**EXERCISE DETAILS**
Reproduce the records word for word, starting at the start of the records and ending at the line that contains "истрачивается и втягивается", with that line included.

........

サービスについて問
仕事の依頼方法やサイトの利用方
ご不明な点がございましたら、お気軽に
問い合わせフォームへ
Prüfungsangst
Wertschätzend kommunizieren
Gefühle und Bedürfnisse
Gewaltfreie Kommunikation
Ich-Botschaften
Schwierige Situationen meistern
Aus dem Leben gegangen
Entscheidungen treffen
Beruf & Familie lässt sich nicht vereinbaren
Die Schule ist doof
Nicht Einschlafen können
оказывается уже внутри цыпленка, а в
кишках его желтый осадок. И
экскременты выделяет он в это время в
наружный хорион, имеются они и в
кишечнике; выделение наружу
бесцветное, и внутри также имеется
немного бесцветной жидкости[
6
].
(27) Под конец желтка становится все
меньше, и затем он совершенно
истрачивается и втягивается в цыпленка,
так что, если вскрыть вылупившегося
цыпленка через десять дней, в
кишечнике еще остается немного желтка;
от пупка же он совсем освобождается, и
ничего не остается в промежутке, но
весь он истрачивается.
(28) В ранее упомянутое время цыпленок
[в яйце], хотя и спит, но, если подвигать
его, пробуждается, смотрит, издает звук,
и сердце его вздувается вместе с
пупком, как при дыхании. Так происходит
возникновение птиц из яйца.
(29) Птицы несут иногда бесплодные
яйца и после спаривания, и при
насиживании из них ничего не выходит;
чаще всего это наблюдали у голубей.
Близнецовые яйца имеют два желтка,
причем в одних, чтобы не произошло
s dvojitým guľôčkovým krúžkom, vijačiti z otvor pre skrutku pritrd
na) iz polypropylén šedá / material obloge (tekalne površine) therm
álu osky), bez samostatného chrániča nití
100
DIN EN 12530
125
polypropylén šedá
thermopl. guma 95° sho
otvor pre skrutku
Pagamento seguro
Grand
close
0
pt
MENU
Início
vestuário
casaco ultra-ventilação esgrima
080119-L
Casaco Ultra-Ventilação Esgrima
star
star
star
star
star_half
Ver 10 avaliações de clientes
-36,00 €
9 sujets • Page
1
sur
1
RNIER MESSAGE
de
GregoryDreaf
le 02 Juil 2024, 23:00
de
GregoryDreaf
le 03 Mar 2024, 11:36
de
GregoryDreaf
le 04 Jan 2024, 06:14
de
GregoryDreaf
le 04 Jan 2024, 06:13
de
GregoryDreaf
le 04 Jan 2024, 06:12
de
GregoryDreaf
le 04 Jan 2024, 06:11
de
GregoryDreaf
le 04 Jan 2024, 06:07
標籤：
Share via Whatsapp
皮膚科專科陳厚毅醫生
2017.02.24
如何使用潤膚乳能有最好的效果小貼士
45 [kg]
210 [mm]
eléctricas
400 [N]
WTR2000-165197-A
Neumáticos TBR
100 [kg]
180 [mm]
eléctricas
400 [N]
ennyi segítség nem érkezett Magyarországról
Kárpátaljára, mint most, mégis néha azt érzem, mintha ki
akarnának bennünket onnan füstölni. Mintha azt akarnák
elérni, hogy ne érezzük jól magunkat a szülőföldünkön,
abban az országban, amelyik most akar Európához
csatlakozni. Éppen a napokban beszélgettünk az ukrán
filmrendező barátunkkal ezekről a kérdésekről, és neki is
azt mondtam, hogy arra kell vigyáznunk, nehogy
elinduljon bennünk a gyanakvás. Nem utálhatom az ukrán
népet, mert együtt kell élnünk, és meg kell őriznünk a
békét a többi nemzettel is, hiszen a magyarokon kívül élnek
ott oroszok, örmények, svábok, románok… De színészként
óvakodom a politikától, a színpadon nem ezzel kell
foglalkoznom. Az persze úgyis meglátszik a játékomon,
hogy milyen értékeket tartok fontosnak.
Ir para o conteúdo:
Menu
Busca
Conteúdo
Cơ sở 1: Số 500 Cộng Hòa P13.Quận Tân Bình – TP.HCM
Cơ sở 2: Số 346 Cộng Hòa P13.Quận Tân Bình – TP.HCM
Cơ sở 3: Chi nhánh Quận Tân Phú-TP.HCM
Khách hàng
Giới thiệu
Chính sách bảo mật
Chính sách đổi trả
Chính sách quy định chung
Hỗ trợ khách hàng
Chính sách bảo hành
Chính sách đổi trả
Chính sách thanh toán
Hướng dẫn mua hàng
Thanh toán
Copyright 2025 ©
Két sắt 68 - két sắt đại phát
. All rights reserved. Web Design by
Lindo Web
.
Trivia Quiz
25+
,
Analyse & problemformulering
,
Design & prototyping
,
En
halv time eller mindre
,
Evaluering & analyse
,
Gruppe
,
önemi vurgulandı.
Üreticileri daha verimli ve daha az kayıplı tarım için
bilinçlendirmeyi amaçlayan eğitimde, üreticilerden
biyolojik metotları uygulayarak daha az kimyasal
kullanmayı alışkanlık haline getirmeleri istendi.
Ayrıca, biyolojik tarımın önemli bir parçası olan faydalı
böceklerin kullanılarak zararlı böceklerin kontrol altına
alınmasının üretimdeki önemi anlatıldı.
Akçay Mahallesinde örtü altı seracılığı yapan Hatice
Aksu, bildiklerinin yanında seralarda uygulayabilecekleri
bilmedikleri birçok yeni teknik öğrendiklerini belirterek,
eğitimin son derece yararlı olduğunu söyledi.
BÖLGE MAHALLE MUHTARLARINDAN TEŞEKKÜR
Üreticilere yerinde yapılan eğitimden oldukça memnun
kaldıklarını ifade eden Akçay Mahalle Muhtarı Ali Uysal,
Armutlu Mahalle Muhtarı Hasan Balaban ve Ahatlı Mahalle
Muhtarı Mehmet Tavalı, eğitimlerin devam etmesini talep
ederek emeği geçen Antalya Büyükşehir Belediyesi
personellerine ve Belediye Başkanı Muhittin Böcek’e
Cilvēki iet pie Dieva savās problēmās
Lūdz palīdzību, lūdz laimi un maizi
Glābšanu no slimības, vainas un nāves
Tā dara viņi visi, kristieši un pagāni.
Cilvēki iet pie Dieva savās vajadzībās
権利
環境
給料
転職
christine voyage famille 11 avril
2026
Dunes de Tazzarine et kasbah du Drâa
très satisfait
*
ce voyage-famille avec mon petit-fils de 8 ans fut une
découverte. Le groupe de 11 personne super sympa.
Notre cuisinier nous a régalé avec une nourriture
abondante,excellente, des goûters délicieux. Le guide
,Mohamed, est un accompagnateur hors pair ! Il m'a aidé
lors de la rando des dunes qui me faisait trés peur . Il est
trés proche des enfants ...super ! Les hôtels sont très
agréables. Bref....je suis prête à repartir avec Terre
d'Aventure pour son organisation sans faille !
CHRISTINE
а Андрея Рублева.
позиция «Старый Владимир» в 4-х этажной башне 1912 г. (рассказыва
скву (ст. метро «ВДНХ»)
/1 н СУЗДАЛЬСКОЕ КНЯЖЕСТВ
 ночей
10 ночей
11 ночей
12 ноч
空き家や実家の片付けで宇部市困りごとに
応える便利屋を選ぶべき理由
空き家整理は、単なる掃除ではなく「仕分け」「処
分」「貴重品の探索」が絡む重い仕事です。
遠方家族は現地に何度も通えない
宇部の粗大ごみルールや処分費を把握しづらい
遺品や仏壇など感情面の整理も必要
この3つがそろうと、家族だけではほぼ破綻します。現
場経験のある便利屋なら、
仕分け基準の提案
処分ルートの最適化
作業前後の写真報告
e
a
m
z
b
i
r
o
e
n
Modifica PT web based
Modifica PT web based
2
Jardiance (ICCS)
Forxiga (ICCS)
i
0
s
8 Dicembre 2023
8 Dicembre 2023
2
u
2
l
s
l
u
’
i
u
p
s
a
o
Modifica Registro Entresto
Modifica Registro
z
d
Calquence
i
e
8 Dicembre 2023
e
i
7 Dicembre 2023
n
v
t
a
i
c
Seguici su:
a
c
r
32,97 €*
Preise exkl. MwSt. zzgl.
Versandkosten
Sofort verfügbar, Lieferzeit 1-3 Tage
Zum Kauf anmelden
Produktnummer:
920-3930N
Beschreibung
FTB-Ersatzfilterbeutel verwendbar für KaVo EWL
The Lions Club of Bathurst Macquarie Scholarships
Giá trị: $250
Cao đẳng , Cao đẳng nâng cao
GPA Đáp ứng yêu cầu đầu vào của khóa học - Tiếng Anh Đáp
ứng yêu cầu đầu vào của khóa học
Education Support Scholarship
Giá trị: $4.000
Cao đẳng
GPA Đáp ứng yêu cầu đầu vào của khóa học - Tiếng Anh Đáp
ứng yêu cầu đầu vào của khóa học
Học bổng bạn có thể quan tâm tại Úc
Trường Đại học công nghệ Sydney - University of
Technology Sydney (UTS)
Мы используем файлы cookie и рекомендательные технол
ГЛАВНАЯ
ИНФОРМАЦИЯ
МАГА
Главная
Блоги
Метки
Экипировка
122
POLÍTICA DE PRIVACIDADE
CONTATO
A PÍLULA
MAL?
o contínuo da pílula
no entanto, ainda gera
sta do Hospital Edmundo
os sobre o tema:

........

**WORKED SOLUTION**
サービスについて問
仕事の依頼方法やサイトの利用方
ご不明な点がございましたら、お気軽に
問い合わせフォームへ
Prüfungsangst
Wertschätzend kommunizieren
Gefühle und Bedürfnisse
Gewaltfreie Kommunikation
Ich-Botschaften
Schwierige Situationen meistern
Aus dem Leben gegangen
Entscheidungen treffen
Beruf & Familie lässt sich nicht vereinbaren
Die Schule ist doof
Nicht Einschlafen können
оказывается уже внутри цыпленка, а в
кишках его желтый осадок. И
экскременты выделяет он в это время в
наружный хорион, имеются они и в
кишечнике; выделение наружу
бесцветное, и внутри также имеется
немного бесцветной жидкости[
6
].
(27) Под конец желтка становится все
меньше, и затем он совершенно
истрачивается и втягивается в цыпленка,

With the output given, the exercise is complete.